I manage a smile before helping to open the compartment holding all the equipment.
(This is it, the part I’ve been waiting for. Did any of them bring something else along not listed on the flight manifest? Some lucky object or—)
The crate is heavy but not more so than on the ship. “It’s one G here, isn’t it?” Hak-Kun asks and I nod.
“It’s so similar to Earth,” Lois says. “That can’t be a coincidence.”
“It might not be as meaningful as you might think,” I reply as Hak-Kun opens the crate and begins to pass out containers to the relevant people. “It might simply be that life of the kind we’re used to can only flourish within certain parameters, so the results are familiar without there being some sort of intelligent design behind it.”
“I thought you were a believer, Ren,” Mack says.
“I’m also a scientist,” I fire back, irritated with his mocking tone. “They’re not incompatible.”
(It’s easy to tune out an argument with Mack; I’ve had so many over the years, freeing my attention to look at what everyone is taking out of the containers. It’s mostly small boxes with sensor prongs sticking out of them, and in Lois’s case a small gun that leads to a brief argument between her and Mack, which she wins. But there’s nothing I can see that explains the metal artifact.)
“Is everyone ready?” Suh asks. “Okay, then. This is it.”
She walks off, striking out toward God’s city, and I stand there longer than the rest, watching her back as she walks away from me, tiny beneath the twisting black tendrils and pods, forging the last path of the journey.
(I know this is the best place to pause the footage, but it’s hard to shut it down and no longer see her.
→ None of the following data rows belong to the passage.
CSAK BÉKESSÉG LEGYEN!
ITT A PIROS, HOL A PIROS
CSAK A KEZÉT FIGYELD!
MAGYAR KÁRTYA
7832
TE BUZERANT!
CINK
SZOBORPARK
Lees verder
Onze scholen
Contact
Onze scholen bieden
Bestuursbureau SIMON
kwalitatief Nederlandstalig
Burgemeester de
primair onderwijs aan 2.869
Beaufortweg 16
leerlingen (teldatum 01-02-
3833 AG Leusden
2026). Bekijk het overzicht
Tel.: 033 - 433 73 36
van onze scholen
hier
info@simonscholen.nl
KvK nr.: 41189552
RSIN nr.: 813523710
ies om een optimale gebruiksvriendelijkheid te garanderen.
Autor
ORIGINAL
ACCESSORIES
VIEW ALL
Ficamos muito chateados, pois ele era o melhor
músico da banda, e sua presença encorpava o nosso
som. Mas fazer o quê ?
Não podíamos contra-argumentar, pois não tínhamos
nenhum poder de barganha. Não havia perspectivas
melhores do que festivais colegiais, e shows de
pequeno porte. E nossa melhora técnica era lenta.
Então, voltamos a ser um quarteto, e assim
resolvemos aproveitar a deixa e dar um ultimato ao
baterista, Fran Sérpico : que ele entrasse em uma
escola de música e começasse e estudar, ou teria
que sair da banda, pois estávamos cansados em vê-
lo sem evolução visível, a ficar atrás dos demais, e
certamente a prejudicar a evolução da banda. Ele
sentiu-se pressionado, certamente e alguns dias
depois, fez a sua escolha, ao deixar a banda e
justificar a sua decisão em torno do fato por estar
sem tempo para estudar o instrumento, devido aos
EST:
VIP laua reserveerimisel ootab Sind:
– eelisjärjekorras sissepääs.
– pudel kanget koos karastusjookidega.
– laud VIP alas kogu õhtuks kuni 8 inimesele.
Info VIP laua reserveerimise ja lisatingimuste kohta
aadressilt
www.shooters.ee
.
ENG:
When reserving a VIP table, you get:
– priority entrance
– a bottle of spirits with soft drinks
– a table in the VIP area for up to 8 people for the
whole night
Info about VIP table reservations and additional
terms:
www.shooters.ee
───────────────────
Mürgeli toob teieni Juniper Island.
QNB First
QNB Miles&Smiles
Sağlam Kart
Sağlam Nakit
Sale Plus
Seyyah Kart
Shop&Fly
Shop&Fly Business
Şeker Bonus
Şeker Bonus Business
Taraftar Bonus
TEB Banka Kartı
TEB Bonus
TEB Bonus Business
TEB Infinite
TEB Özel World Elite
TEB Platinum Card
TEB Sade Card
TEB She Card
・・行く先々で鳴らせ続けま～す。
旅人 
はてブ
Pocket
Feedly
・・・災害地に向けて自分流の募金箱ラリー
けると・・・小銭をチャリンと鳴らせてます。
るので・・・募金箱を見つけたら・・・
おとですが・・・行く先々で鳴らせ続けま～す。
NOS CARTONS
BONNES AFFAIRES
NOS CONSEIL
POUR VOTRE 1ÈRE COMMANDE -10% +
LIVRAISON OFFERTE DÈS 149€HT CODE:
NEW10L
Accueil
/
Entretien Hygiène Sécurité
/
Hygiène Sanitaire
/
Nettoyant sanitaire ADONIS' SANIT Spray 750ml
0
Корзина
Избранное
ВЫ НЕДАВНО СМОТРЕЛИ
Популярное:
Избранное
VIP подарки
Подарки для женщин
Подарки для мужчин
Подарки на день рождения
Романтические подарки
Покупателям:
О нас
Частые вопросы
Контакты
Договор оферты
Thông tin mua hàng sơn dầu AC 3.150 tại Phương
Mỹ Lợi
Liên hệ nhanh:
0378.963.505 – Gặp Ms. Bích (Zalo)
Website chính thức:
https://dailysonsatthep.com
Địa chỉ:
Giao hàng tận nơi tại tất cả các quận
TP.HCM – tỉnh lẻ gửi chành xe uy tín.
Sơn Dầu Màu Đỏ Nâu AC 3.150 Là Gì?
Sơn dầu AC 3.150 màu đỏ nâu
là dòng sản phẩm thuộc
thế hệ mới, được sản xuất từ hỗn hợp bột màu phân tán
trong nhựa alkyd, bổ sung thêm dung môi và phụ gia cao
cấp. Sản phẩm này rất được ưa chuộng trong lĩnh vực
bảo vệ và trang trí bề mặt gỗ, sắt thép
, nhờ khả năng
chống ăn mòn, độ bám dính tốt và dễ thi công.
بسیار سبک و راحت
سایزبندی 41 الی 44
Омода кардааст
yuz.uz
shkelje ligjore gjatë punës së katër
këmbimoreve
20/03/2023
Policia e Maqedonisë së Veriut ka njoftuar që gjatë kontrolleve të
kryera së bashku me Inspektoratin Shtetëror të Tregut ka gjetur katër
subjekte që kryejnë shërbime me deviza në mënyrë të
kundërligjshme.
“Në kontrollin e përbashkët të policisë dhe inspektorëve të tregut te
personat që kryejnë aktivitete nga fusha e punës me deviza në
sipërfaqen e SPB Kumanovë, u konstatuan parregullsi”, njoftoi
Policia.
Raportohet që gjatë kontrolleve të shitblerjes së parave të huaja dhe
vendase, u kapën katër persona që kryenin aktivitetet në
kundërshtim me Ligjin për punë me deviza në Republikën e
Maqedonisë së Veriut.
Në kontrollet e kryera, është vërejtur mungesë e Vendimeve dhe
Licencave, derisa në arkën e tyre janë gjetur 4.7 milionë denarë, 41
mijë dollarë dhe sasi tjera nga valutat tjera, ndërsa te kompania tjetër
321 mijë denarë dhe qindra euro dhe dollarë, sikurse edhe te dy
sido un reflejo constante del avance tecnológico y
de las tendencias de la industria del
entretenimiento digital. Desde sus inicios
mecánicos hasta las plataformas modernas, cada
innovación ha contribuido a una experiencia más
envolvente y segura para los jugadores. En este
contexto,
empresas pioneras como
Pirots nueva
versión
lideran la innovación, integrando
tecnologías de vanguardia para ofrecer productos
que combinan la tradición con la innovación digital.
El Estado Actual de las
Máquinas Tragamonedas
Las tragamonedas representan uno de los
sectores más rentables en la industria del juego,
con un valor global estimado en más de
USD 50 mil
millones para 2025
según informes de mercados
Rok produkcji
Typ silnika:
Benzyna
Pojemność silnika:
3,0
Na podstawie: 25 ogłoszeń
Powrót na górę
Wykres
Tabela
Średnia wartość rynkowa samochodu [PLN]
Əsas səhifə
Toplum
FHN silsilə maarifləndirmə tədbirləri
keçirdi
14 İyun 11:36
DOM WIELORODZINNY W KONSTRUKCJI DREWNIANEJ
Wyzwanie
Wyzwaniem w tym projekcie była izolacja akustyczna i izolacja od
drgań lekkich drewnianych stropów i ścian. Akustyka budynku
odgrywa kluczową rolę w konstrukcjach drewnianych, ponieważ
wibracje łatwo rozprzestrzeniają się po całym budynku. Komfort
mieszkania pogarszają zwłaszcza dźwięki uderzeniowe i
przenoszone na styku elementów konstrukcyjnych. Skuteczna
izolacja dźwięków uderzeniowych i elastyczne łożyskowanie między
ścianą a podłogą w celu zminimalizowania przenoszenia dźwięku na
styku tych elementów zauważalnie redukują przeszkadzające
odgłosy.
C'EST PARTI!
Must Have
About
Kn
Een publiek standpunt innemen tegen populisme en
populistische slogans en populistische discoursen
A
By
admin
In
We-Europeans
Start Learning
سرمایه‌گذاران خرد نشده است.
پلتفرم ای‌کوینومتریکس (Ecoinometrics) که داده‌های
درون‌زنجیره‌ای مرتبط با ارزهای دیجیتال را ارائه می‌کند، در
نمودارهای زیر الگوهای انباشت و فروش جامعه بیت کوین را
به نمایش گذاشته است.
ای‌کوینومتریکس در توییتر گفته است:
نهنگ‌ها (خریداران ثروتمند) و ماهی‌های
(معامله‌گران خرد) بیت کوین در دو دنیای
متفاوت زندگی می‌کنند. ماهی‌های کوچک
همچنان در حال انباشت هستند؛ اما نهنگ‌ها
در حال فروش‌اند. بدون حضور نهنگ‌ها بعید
It’s like sticking a fingernail into an old cut that’s bleeding once more. But I know what happens soon afterward and I simply cannot relive that again.)
“Stop footage,” I say out loud and I’m back in my house, wedged in and aching. My throat is raw and the fabric over my chest is wet with tears that dripped unchecked. I wipe my cheeks with the back of my hand and tackle the gunk in and below my nose with another T-shirt lying within reach. I realize it’s one of Kay’s tops. I never had any intention of returning it anyway, even though her scent left its fibers long ago.
Exhausted, I rest my head against the stack of fabric beside me and realize, with a sense of utter wretchedness, that suffering that day again has brought me no closer to a solution. I have to conclude that unless one of the crew smuggled something down to the surface (highly unlikely as it wouldn’t have been fully decontaminated), that bit of metal didn’t come from one of us.
There is a limited set of logical explanations, and none of them satisfy me.
One is that someone else from the colony has been visiting God’s city secretly, as I have. The only person I know who’s been back there since that first day is Mack, and I know for a fact that he hasn’t been back into that particular section again. I can’t imagine anyone else breaking the rules, but I do, on a regular basis, so I have to entertain the notion that someone else has too and that they left something behind.
There’s another possibility: someone else came to God’s city before us. For that to be true, it wouldn’t be someone else from Earth, as we were most definitely the first to achieve interstellar travel on that scale. The risk that someone could improve upon the technology Suh developed and beat us to our destination was a concern of mine right from the start of the project. When Mack came on board he fought with Suh over patents and her desire to help humanity as well as reach this planet. In the end they agreed to lock away secrets within a capsule, protected by several gov-corps, to be opened forty years after we left. Suh got to feel she had left something useful behind and Mack and I were satisfied no one could beat us here. Unless something went wrong with that capsule—unlikely considering the amount of international red tape Mack wrapped it up in—we are the only people to reach this place from Earth. If someone else was inside God’s city before us, it would have to be someone from another civilization.
I shiver. Were there others who, like us, came seeking God?